Harmon Visscher, Jr.

Harmon Visscher, Jr., was the son of Harmon and Anna M. Visscher, and was born in the city of Albany, on the 18th day of August, 1839. He was a youth of great promise, and was tenderly cared for in a Christian home and universally esteemed by his friends.

Upon the breaking out of the rebellion, he joined the Burgesses Corps, and accompanied them to Washington in defence of the National Capital, where he remained until the Twenty-fifth Regiment, to which the Corps was attached, was discharged.

He returned to his home and the city of his birth, full of military ardor; and, the day previous to the departure of the Forty-fourth, joined that regiment, to which he was attached up to the time of his death. He was shot through the breast, and was left on the battle field for dead, and remained there for a long time, until conveyed to the hospital. In a letter to his parents, dictated by himself and written by a friend, he appeared sanguine of his ultimate recovery, but a note appended by his nurse gave them but little to hope for.

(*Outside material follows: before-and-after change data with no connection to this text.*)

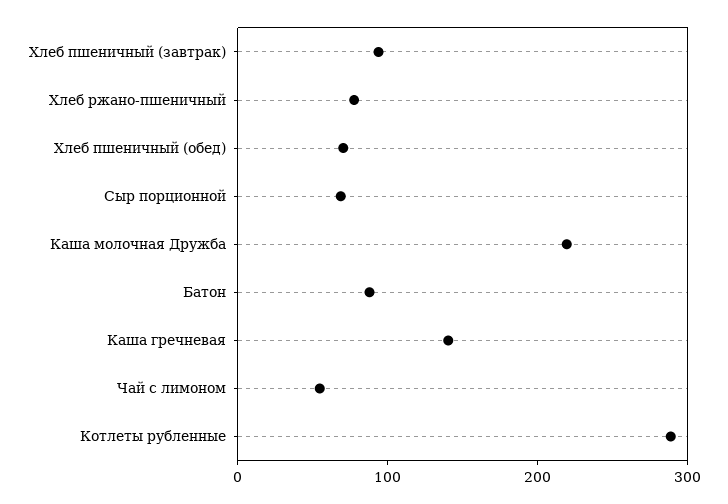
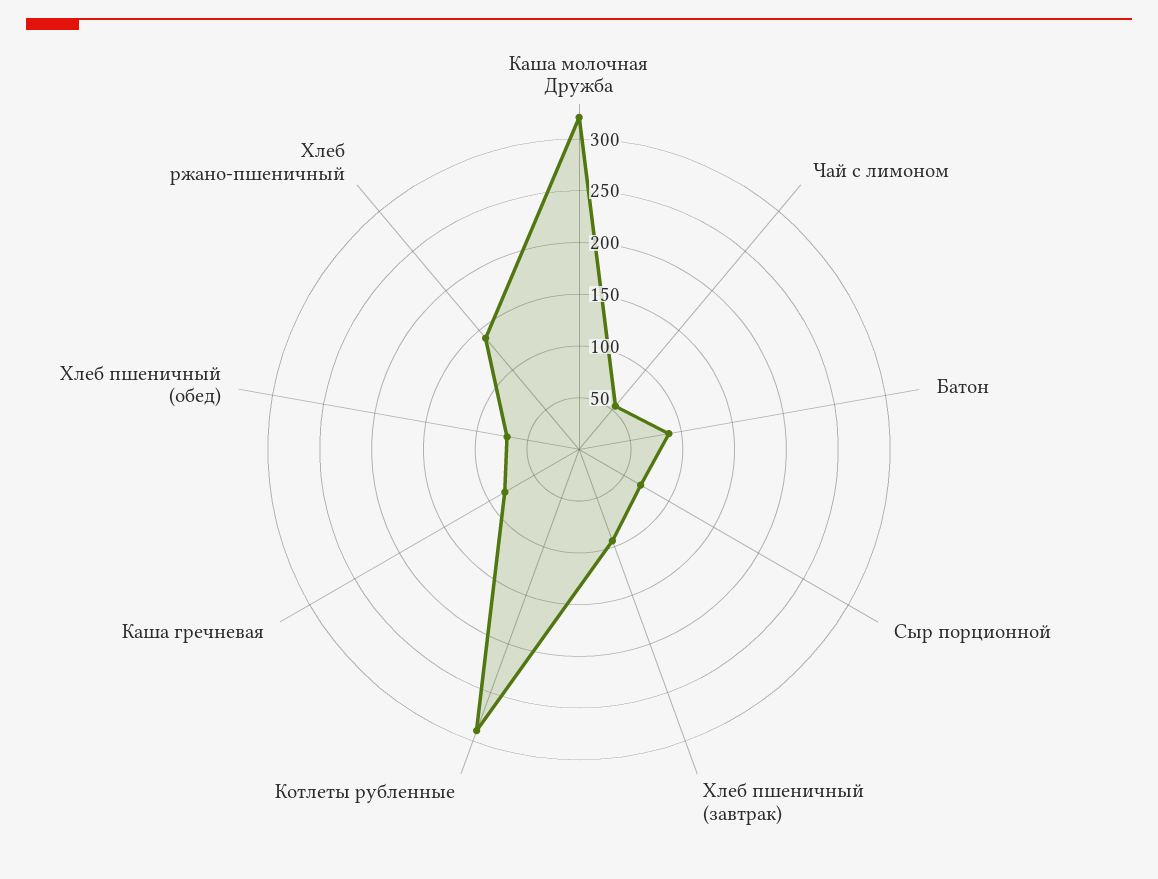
  {
    "Хлеб пшеничный (завтрак)": 90,
-   "Хлеб ржано-пшеничный": 80,
+   "Хлеб ржано-пшеничный": 140,
    "Хлеб пшеничный (обед)": 70,
    "Сыр порционной": 70,
-   "Каша молочная Дружба": 220,
+   "Каша молочная Дружба": 320,
    "Батон": 90,
-   "Каша гречневая": 140,
+   "Каша гречневая": 80,
    "Чай с лимоном": 50,
    "Котлеты рубленные": 290
  }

He was a member of Company G of the Forty-fourth (Ellsworth) Regiment and was a true patriot and brave soldier. Being conveyed to the hospital at Georgetown, District of Columbia, he was there attended by his fond mother, and everything that maternal affection could do was done for his comfort, and for his preparation for the solemnities of the future life. He breathed his last on Thursday, September 11th, 1862.